Nvidia RTX 6000 Pro power efficiency testing (@themarkymark)

Image from thread

Number Six is my newer AI server I built about a month ago. I have done a lot of testing and tweaking in that time, but I finally got around to do a more thorough power efficiency test.

The server mainly revolves around the two Nvidia RTX 6000 Pro 600W cards. My initial testing showed only around 4% loss in performance by implementing a power limit of 300W per card. This effectively cut the power ceiling of the cards by 50%, and yielded around 43% power savings. A trade I was more than happy to do.

After some discussion on Twitter, I decided to spend a few and do more thorough testing now I have had time to tweak performance and get my desired model running well.

My daily driver is GLM Air 4.5 FP8 until they get around to releasing 4.6 they promised months ago. I typically see around 95 tokens/sec when just asking a simple question and as much as 195 tokens/sec when doing more complex and agentic tasks.

My testing is for 250W, 300W, 360W, and 600W (stock).

250W

Input token throughput (tok/s): 1071.01
Output token throughput (tok/s): 525.69
Total token throughput (tok/s): 1596.71

300W

Input token throughput (tok/s): 1216.33
Output token throughput (tok/s): 597.02
Total token throughput (tok/s): 1813.35

360W

Request throughput (req/s): 2.46
Input token throughput (tok/s): 1263.23
Output token throughput (tok/s): 620.04
Total token throughput (tok/s): 1883.27

600W

Input token throughput (tok/s): 1274.46
Output token throughput (tok/s): 625.55
Total token throughput (tok/s): 1900.02

These tokens/sec seem high, but this is simulating a multi user workload which will perform considerably better than a single user making one request.

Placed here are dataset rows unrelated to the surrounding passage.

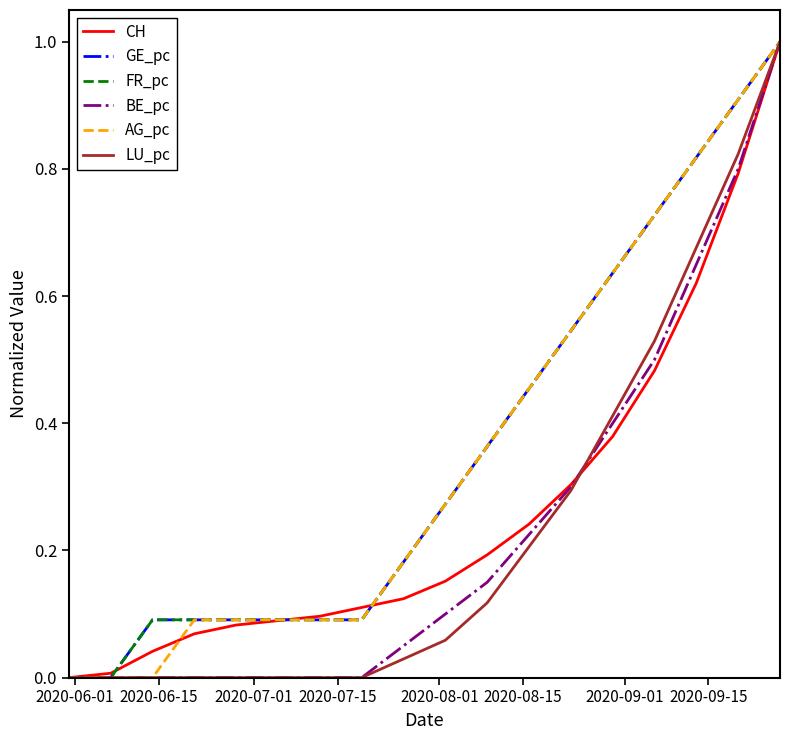

What is the maximum value shown in the chart?

1.0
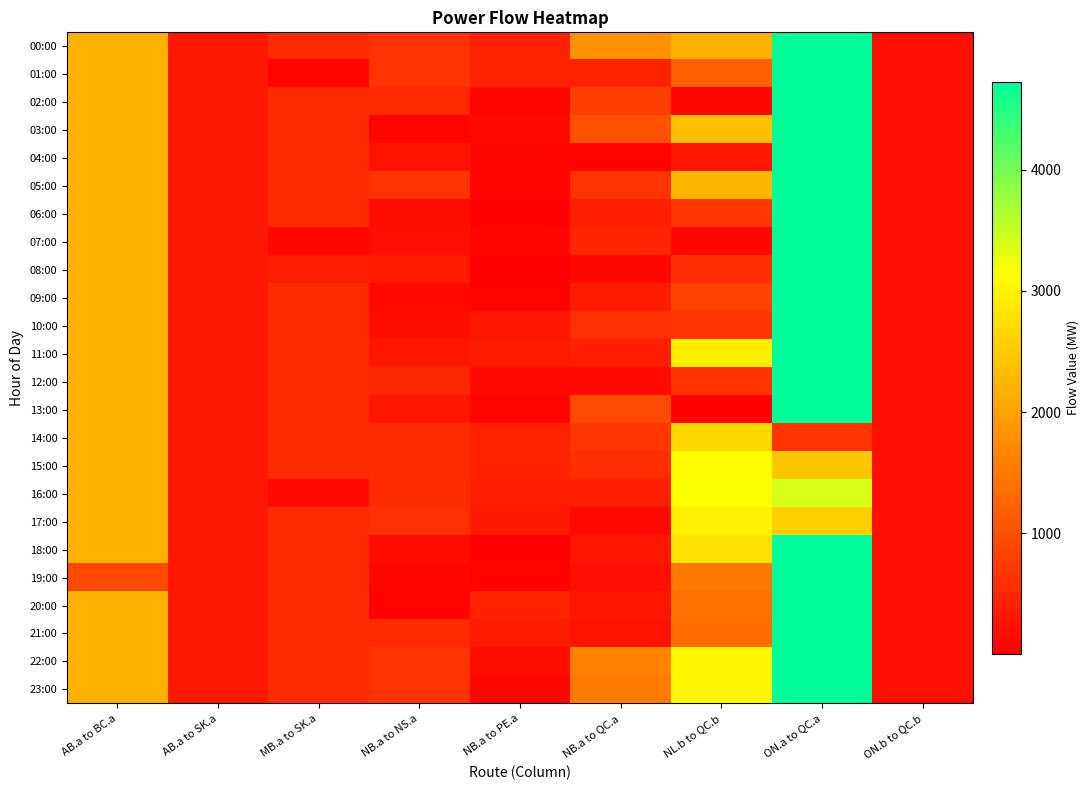

How many distinct data groups are displayed?

24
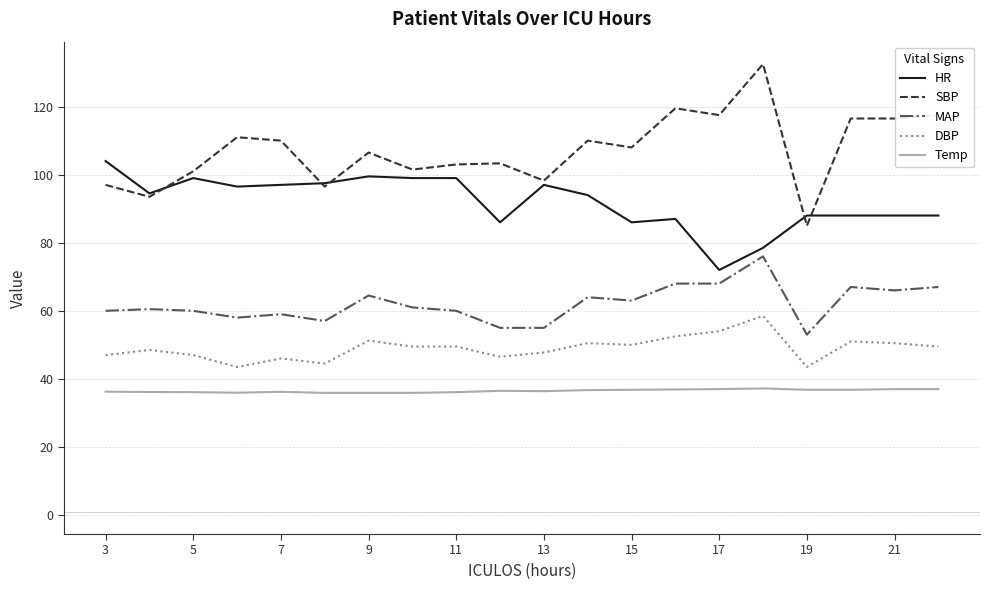

What are all the series names shown in the legend?

HR, SBP, MAP, DBP, Temp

Peak performance is of course at 600W for 625.55 tokens/second with the lowest performance at 250W giving 525.69 tokens/second. When looking at everything, 300W is a clear winner with 597.02 tokens/second.

If you look at the actual power draw, this gets really interesting though.
Image from thread

250W actually uses more power overall, the tests take longer but actually has peak spikes higher than 300W. If you look closely at the graph you can see the 250W test hits as high as 862W where as the 300W test peaked at 821W. The average wattage is fairly similar between these two tests.

Performance & Efficiency Comparison

Per-card limit	System power (measured)	Total tok/s	% of max throughput	Output tok/s	Median TTFT	Median ITL	Tokens per Watt	Efficiency vs 600W
250 W	814 W	1 597	84.0 %	526	229.8 s	20.68 ms	1.963	+27 %
300 W	816 W	1 813	95.4 %	597	201.9 s	17.79 ms	2.223	+44 %
360 W	990 W	1 883	99.1 %	620	195.5 s	17.33 ms	1.902	+23 %
600 W (max)	1 229 W	1 900	100 %	626	196.6 s	17.27 ms	1.546	baseline

Summary – vs full 600 W mode

Per-card limit	System power	Power saved vs max	Throughput loss vs max
300 W per card	816 W	–34 %	–4.6 %
360 W per card	990 W	–19 %	–0.9 %
250 W per card	814 W	–34 %	–16 %
600 W per card (max)	1 229 W	0 %	0 %

In reality though, the numbers are even more in favor of 300W, as I was cherry picking the peak wattage specifically. It is interesting that 360W is where you get almost no loss in performance with 99.1% throughput, but with minimal power savings.